Teacup pomeranian – Rehomed
Pomeranian Temperament and Personality
The Pomeranian has a proud and glamorous appearance with a personality to match. He’s an extrovert who is clever and lively. It’s hard to appear in public with a Pom and not attract attention. The adorable little dogs with the dark, almond-shaped eyes and alert, happy expression are tiny but intrepid. They have a take-charge temperament and tend not to be fearful of strangers or other animals. For more than a century, the Pom has had a well-deserved reputation for being a great watchdog. He may weigh only a few pounds, but he views himself as absolute guardian of his home and family.

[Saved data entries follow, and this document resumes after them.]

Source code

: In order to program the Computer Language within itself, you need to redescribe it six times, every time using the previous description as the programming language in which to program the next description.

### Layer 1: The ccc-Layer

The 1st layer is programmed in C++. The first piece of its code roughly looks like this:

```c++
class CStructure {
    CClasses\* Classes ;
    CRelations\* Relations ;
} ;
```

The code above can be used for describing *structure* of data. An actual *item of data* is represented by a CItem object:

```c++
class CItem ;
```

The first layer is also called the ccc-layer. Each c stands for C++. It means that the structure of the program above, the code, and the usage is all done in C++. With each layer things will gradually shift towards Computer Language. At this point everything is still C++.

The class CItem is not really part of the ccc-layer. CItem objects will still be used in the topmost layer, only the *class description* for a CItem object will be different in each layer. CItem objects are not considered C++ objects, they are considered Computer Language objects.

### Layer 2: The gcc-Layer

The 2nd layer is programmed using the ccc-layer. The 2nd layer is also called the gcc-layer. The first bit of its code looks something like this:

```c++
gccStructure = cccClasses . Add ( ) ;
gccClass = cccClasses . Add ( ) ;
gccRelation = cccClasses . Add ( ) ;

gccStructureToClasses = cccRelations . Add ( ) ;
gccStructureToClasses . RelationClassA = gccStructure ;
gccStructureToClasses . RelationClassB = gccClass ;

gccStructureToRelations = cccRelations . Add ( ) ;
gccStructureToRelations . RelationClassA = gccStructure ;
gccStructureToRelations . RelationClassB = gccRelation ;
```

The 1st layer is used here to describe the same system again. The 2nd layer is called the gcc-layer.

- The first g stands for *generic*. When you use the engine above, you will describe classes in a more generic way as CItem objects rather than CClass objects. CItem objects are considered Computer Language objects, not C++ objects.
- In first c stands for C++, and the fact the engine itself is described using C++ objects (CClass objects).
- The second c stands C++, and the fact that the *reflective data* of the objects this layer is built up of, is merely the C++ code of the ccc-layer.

The perfect little Pom is calm and easy to live with. He enjoys sitting in your lap and giving kisses. He is busy but doesn’t bounce off the walls. That said, Poms do like to bark. Start early and be consistent if you plan to teach him the “No bark” or “Quiet” command.

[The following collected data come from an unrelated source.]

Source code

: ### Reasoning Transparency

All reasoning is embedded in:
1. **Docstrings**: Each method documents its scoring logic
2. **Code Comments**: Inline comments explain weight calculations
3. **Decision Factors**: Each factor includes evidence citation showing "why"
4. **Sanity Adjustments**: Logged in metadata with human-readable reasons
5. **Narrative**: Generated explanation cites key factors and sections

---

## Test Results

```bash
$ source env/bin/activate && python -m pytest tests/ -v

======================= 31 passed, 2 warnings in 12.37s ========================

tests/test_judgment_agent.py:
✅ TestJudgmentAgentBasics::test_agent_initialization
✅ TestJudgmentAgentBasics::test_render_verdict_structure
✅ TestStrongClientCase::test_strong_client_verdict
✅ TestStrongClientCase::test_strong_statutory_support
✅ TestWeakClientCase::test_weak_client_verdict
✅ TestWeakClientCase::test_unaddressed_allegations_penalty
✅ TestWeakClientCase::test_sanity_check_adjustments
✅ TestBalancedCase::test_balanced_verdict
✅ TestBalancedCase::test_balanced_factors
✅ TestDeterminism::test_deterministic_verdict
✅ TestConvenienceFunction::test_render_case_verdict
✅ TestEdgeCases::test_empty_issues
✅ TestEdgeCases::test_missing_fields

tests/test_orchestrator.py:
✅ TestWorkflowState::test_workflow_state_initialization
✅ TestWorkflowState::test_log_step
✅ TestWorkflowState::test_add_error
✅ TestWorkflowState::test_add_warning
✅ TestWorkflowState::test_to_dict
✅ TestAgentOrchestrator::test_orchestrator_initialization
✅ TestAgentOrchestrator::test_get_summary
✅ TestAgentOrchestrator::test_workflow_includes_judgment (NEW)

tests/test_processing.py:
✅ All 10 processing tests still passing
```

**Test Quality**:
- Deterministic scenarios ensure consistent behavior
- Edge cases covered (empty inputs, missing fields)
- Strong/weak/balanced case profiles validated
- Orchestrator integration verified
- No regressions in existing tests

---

Poms may look like toys, but they are not good pets for young children. They are too delicate to be handled roughly, and they prefer the company of adults.
Housetraining does not always come easy to Poms. They can be stubborn about going outside to potty, especially if it’s rainy or cold outside. As a compromise, consider paper-training a Pom so that you both have options when the weather is bad.

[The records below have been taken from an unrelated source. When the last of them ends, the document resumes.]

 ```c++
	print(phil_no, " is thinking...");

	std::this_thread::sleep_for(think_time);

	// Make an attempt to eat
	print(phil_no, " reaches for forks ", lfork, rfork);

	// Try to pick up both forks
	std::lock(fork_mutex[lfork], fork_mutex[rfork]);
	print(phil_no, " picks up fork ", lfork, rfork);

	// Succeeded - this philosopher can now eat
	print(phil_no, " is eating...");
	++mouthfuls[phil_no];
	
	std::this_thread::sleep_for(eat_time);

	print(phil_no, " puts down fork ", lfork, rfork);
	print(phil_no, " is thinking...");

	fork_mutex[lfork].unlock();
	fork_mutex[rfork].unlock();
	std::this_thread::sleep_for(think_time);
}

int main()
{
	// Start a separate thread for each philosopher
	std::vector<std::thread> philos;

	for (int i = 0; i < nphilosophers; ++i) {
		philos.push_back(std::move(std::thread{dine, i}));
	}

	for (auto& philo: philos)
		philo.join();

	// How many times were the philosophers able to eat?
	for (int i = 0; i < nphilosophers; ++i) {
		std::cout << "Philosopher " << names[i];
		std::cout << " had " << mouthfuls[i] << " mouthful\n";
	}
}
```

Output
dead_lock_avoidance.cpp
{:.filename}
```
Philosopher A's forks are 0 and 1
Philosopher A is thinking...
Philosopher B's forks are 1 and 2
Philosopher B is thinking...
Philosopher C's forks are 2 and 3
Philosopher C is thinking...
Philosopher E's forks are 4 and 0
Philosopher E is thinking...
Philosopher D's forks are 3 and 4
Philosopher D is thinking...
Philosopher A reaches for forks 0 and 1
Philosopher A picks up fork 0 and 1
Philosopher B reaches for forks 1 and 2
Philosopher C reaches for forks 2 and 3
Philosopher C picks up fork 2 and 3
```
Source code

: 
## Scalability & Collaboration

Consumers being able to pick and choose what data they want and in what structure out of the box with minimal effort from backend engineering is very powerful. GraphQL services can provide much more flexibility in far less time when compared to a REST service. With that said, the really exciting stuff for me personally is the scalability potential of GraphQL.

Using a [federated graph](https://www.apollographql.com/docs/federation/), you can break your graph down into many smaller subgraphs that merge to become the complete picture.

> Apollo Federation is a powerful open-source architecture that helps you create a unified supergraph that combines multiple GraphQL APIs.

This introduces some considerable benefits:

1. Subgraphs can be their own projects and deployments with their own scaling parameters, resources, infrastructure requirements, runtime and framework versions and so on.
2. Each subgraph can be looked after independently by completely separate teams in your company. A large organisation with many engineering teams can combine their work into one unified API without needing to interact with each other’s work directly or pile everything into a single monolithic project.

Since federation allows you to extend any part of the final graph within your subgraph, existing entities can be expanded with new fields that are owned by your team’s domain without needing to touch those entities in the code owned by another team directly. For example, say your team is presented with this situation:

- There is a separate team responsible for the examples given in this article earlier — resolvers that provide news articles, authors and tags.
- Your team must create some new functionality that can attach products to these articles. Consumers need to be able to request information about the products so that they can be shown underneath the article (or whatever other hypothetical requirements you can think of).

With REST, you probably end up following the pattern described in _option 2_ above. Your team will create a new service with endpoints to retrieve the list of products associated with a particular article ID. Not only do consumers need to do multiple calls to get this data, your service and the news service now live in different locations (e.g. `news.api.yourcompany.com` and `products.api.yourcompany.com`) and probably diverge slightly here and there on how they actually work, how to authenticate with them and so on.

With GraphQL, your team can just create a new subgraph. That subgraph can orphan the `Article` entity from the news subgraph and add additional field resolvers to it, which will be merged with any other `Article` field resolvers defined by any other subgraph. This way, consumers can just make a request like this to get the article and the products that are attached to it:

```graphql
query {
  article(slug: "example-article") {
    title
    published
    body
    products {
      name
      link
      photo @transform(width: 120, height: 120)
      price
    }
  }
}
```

The Basics of Pomeranian Grooming
Bathe a Pom every couple of months or more often as needed. If you use a gentle dog shampoo, you can even bathe a Pom as often as once or twice a week if you want.
What You Need to Know About Pomeranian Health
Tiny dogs often come with big health problems, and the Pomeranian is no exception. Most Poms live long, healthy lives, but they can be affected by many of the health problems common to toy dogs, such as acollapsing trachea, which causes respiratory problems and makes wearing a collar difficult. A collapsing tracheaoccurs when the cartilage in the windpipe becomes weak and causes the trachea to lose its normally tubular shape. This makes it difficult for the dog to breathe. Poms can have dental problems, and their kneecaps sometimes slip out of place, a condition known as luxating patellas. Ask your veterinarian to examine your dog’s knees regularly, especially if you notice him limping or hopping while running.
As with many breeds and mixes, the Pomeranian can suffer from a hip problem called Legg-Calve-Perthes disease. This condition causes a reduced blood supply to the head of the rear leg bone, which causes it to degrade. The first sign of Legg-Calve-Perthes, limping, usually appears when a puppy is 4 to 6 months old.